De la même manière, les jeunes migrants non accompagnés ont vu leurs dossiers accélérés en masse, ont déclaré plusieurs avocats spécialisés en droit de l’immigration travaillant dans plusieurs juridictions. Le levier. Les juges de l’immigration, qui ne font pas partie d’un système judiciaire indépendant mais opèrent sous la tutelle du ministère de la Justice, ont systématiquement réduit les délais entre les audiences.

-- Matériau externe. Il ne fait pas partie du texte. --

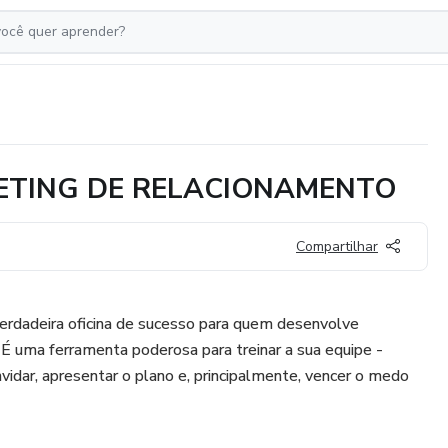
ETING DE RELACIONAMENTO
Compartilhar
rdadeira oficina de sucesso para quem desenvolve
É uma ferramenta poderosa para treinar a sua equipe -
vidar, apresentar o plano e, principalmente, vencer o medo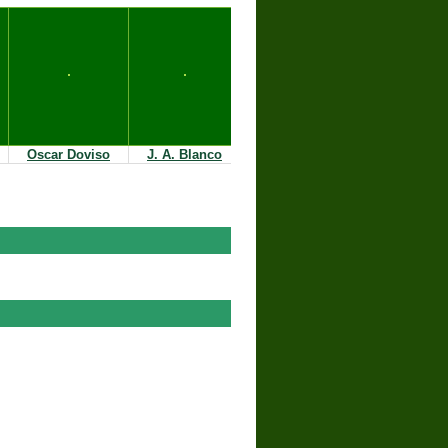
Oscar Doviso
J. A. Blanco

Selon une procédure de longue date, les enfants non accompagnés et leurs avocats disposaient souvent de plusieurs mois entre les audiences pour préparer leur dossier afin de rester dans le pays et de retrouver leur famille. Mais le délai entre les audiences dans de nombreux tribunaux d’immigration a récemment été réduit à trois semaines ou moins, affirment les avocats spécialisés en droit de l’immigration.
Cela a conduit à des calendriers chargés et à une accélération considérable du traitement des dossiers, mettant à rude épreuve la capacité des organisations d’aide juridique à un moment où nombre d’entre elles sont déjà à court d’argent.
« Les murs se referment depuis longtemps, mais ils se referment maintenant », a déclaré un avocat spécialisé en droit de l’immigration. Le levier.
Aujourd’hui, parallèlement aux efforts croissants visant à accélérer les expulsions, les groupes juridiques subissent des pressions pour partager des informations sans précédent sur leurs jeunes clients avec les autorités chargées de les expulser.
« Il existe une motivation financière pour que les organisations à but non lucratif se conforment, au moins sous une forme ou une autre », a déclaré Lukens, qualifiant les mois sans salaire de « une énorme somme d’argent que le gouvernement peut garder sur nos têtes pour essayer de nous forcer à faire ces choses ».